How the Beretta BM 59 Upgraded the Classic M1 Garand
During World War II, the M1 Garand proved to be a deadly rifle in the hands of U.S. service members. The rifle was so loved by American G.I.s that no less than Gen. George S. Patton – “Old Blood and Guts” himself – revered the firearm and called it the “the greatest battle implement ever devised.” That’s saying something coming from a firearms aficionado like Patton, who was known to collect and carry a variety of American classics.
The M1 Garand was one of the most popular rifles of all time. It would go on to serve valiantly in the Korean War, and it even found its way into the hands of soldiers serving in the Army of the Republic of Vietnam into the 1970s. What’s striking about the prolific use of the rifle is more than its combat reputation. Even as the Garand was earning its throne as one of the best battle rifles of all time, it was quickly being outpaced by modern detachable magazine-fed rifles.
Its age and outdated design were becoming quite obvious even by the end of World War II, and the U.S. military actually began looking for a replacement as early as 1945. In a testament to the languishing and often frustrating U.S. procurement system, the first updated M14s were not delivered to the troops in any significant quantities until around 1959. In the meantime, America’s post-war allies finally decided to universally adopt the 7.62x51mm NATO, ending the reign of the .30-06 Springfield as America’s battle cartridge of choice.
As easy as it might seem to simply slap a detachable magazine on the M1 Garand and update the chambering, the laws of physics made this a rather challenging undertaking. But the reliability and stellar record of the M1 Garand persisted. While the U.S. hemmed and hawed its way into the M14, which still had reliability issues upon delivery, the Italians were able to streamline the production of their own M1 variant – the BM 59.
The Italians were also using the M1 Garand after World War II, and the U.S. was passing off surplus stock to just about anyone willing to stand up against the Communist Bloc. It wasn’t that long ago that you could buy back .30-06 ammo given to the Greek army after World War II to fight the communists in the Greek Civil War. Sadly, most of that stock has dried up.
Regardless, the Italians were also keenly aware that the rifle needed an upgrade, and both nations started development programs to bring the trustworthy Garand into the modern era. While the U.S. ended up reinventing the Garand into the M14 rifle, the Italian’s – specifically Beretta – created their own interpretation and designated the new rifle the BM 59. The U.S. development process took over a decade to spit out the first guns, but the Italian BM 59 made it into service in less than half that time. It also did so with some clever additional features, such as a winter trigger lever and incorporated bipod.

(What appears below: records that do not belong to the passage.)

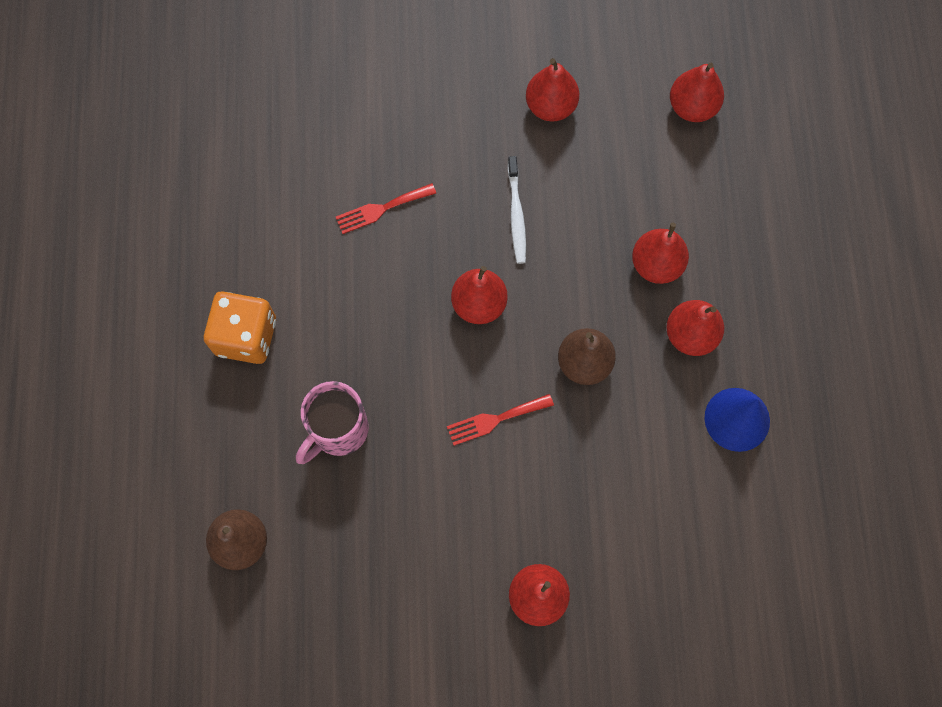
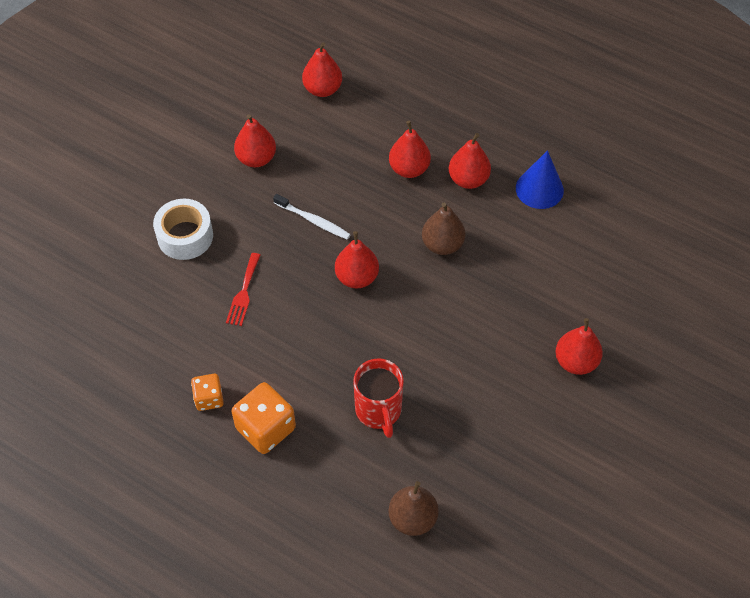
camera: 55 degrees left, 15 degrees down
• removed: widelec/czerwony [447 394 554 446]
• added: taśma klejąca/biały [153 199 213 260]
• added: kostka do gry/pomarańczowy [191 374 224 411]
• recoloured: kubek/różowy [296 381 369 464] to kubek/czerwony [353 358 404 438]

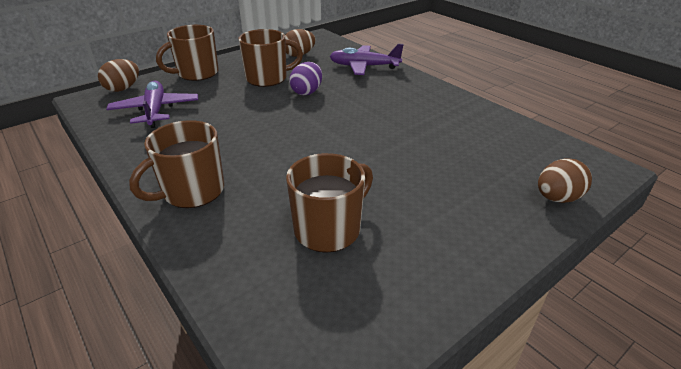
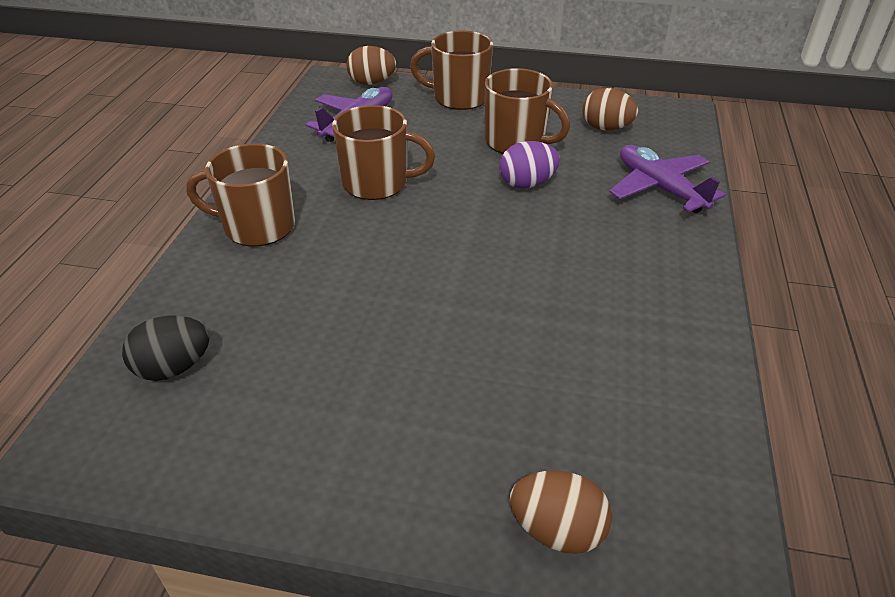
camera: 50 degrees right, 5 degrees up
• added: jajko/czarny [122 316 210 381]
• moved: kubek/brązowy [286 153 373 253] to [332 105 435 200]

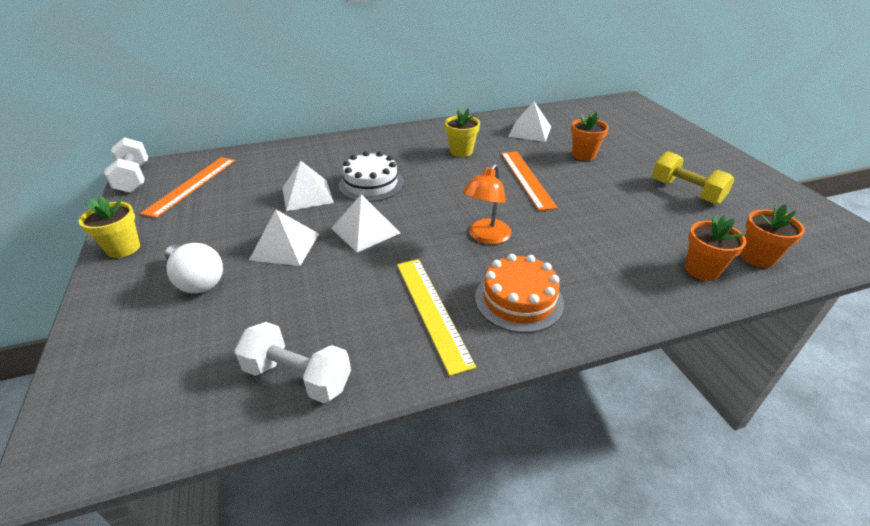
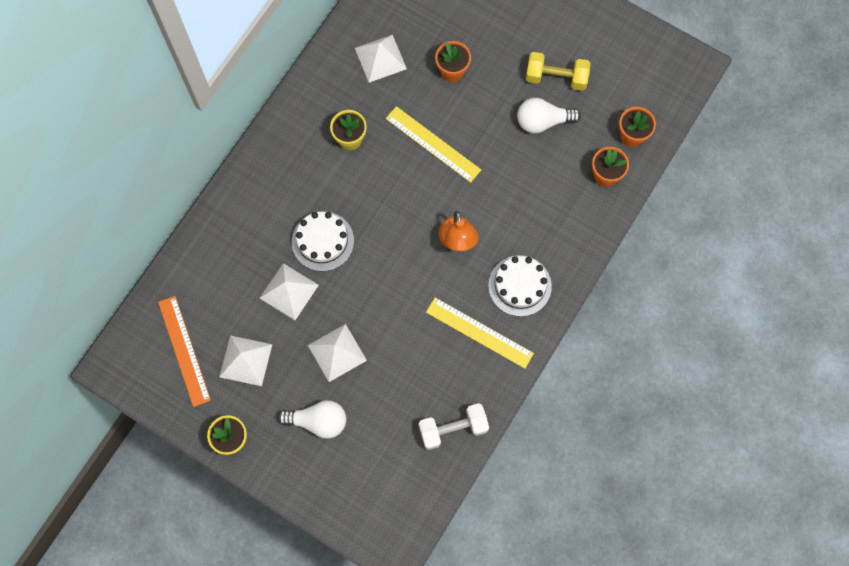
camera: 40 degrees left, 35 degrees up
• removed: hantel/biały [104 137 148 193]
• added: żarówka/biały [517 98 581 133]
• moved: piramida/biały [331 194 400 252] to [219 335 272 386]
• recoloured: tort/pomarańczowy [475 254 564 333] to tort/biały [488 255 552 317]
• recoloured: linijka/pomarańczowy [501 151 558 211] to linijka/żółty [386 106 481 183]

The BM 59 in its military configuration had a full-auto selector, grenade sights, and was chambered in 7.62x51mm NATO. The rifle had a generous compensator to accommodate grenades, and it fed from a 20-round box magazine. That added capacity and the use of detachable magazines were two of the driving forces behind the M14 and the BM 59. Neither, however, lent themselves to much controllability when fired under full auto. That said, the BM 59 boasted a rather nice muzzle device that deserves a fair amount of praise.
The gun also featured several “quality of life” improvements, including the bipod and the aforementioned winter trigger. The BM 59 was well received and saw service in the Italian arsenal until 1990, when it was replaced with the Beretta AR70/90 rifles. In many ways, the BM 59 marks one of the peak achievements of the original Garand design.
Today, both the M1 Garand and BM 59 are quite popular in the U.S. firearms market. Both are well regarded for their durability, accuracy, and history. They are also sure bets if you are looking for something collectible to add to the safe.